Subject: Re: Questions
To: None <mika@cs.caltech.edu, peter@netplex.com.au>
From: Ross Harvey <ross@ghs.com>
List: tech-kern
Date: 08/13/1999 19:31:46
> From: Mika Nystrom <mika@cs.caltech.edu>
>:::
>::: [ discussion of FreeBSD scheduler problems involving background
>:::   nice(3) jobs ]
>:::

> Hello,
>   We have a user here who insists on running rc5des on a lab full of
> NetBSD/i386 machines (all UP, of course).  I made a simple hack to
> the scheduler to solve this problem.  The scheduler on our machines
> simply reserves the bottom-most run queue for nice 20 processes.
> I PR'd it for NetBSD, but it's such a crude hack that I'm not surprised
> it hasn't gotten any attention.  Well, it's crude, but it really does
> do the trick as far as these rc5 clients are concerned.  You simply 
> cannot tell that one is running in the background.
>
> I was going to apply the patch to FreeBSD but FreeBSD has code that does
> exactly the same thing using the rtprio mechanism.. I would guess that
> using idprio on the FreeBSD des clients would work the same as my NetBSD
> hack.  Of course, processor affinity, etc. is a much bigger question
> that this two-liner does nothing to address.
>
>    Mika 
>
> void
> resetpriority(p)
>         register struct proc *p;
> {
>         register unsigned int newpriority;
>
>         newpriority = PUSER + p->p_estcpu / 4 + 2 * (p->p_nice - NZERO);
> #ifdef HARDNICE
>         newpriority = min(newpriority, MAXPRI-PPQ-1);
>         if (p->p_nice == (PRIO_MAX + NZERO) ) newpriority = MAXPRI;
> #else
>         newpriority = min(newpriority, MAXPRI);
> #endif
>         p->p_usrpri = newpriority;
>         if (newpriority < curpriority)
>                 need_resched();
> }
>
>

Hi Mika! Still walking around Booth with Starbucks mugs of LN02?
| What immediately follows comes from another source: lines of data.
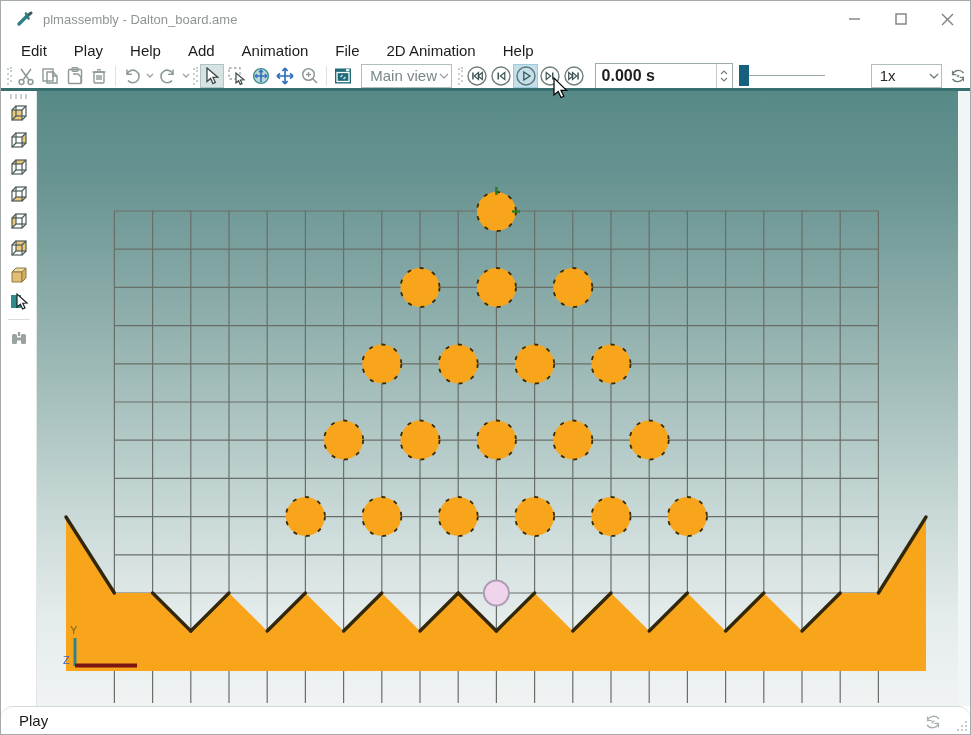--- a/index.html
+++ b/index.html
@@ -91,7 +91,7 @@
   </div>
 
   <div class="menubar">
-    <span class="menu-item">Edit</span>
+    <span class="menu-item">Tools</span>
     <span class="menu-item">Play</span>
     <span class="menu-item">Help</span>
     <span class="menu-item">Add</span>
Yes, your NetBSD PR is still open, but only because I forgot to close
it last February when I fixed this problem as part of a general scheduler
rototilling. (It's fixed in NetBSD 1.4, as a result.)

(You did propose in the PR "rewrite the scheduler from scratch". It didn't
require quite that... :-)

Anyway, NetBSD has solved this problem in a general way, the attached
commit log from last February explains it.

Best regards...

	ross.harvey@computer.org

> revision 1.55
> date: 1999/02/23 02:56:03;  author: ross;  state: Exp;  lines: +39 -10
> Scheduler bug fixes and reorganization
> * fix the ancient nice(1) bug, where nice +20 processes incorrectly
>   steal 10 - 20% of the CPU, (or even more depending on load average)
> * provide a new schedclk() mechanism at a new clock at schedhz, so high
>   platform hz values don't cause nice +0 processes to look like they are
>   niced
> * change the algorithm slightly, and reorganize the code a lot
> * fix percent-CPU calculation bugs, and eliminate some no-op code
> 
> === nice bug === Correctly divide the scheduler queues between niced and
> compute-bound processes. The current nice weight of two (sort of, see
> `algorithm change' below) neatly divides the USRPRI queues in half; this
> should have been used to clip p_estcpu, instead of UCHAR_MAX.  Besides
> being the wrong amount, clipping an unsigned char to UCHAR_MAX is a no-op,
> and it was done after decay_cpu() which can only _reduce_ the value.  It
> has to be kept <= NICE_WEIGHT * PRIO_MAX - PPQ or processes can
> scheduler-penalize themselves onto the same queue as nice +20 processes.
> (Or even a higher one.)
> 
> === New schedclk() mechansism === Some platforms should be cutting down
> stathz before hitting the scheduler, since the scheduler algorithm only
> works right in the vicinity of 64 Hz. Rather than prescale hz, then scale
> back and forth by 4 every time p_estcpu is touched (each occurance an
> abstraction violation), use p_estcpu without scaling and require schedhz
> to be generated directly at the right frequency. Use a default stathz (well,
> actually, profhz) / 4, so nothing changes unless a platform defines schedhz
> and a new clock.  Define these for alpha, where hz==1024, and nice was
> totally broke.
> 
> === Algorithm change === The nice value used to be added to the
> exponentially-decayed scheduler history value p_estcpu, in _addition_ to
> be incorporated directly (with greater wieght) into the priority calculation.
> At first glance, it appears to be a pointless increase of 1/8 the nice
> effect (pri = p_estcpu/4 + nice*2), but it's actually at least 3x that
> because it will ramp up linearly but be decayed only exponentially, thus
> converging to an additional .75 nice for a loadaverage of one. I killed
> this, it makes the behavior hard to control, almost impossible to analyze,
> and the effect (~~nothing at for the first second, then somewhat increased
> niceness after three seconds or more, depending on load average) pointless.
> 
> === Other bugs === hz -> profhz in the p_pctcpu = f(p_cpticks) calcuation.
> Collect scheduler functionality. Try to put each abstraction in just one
> place.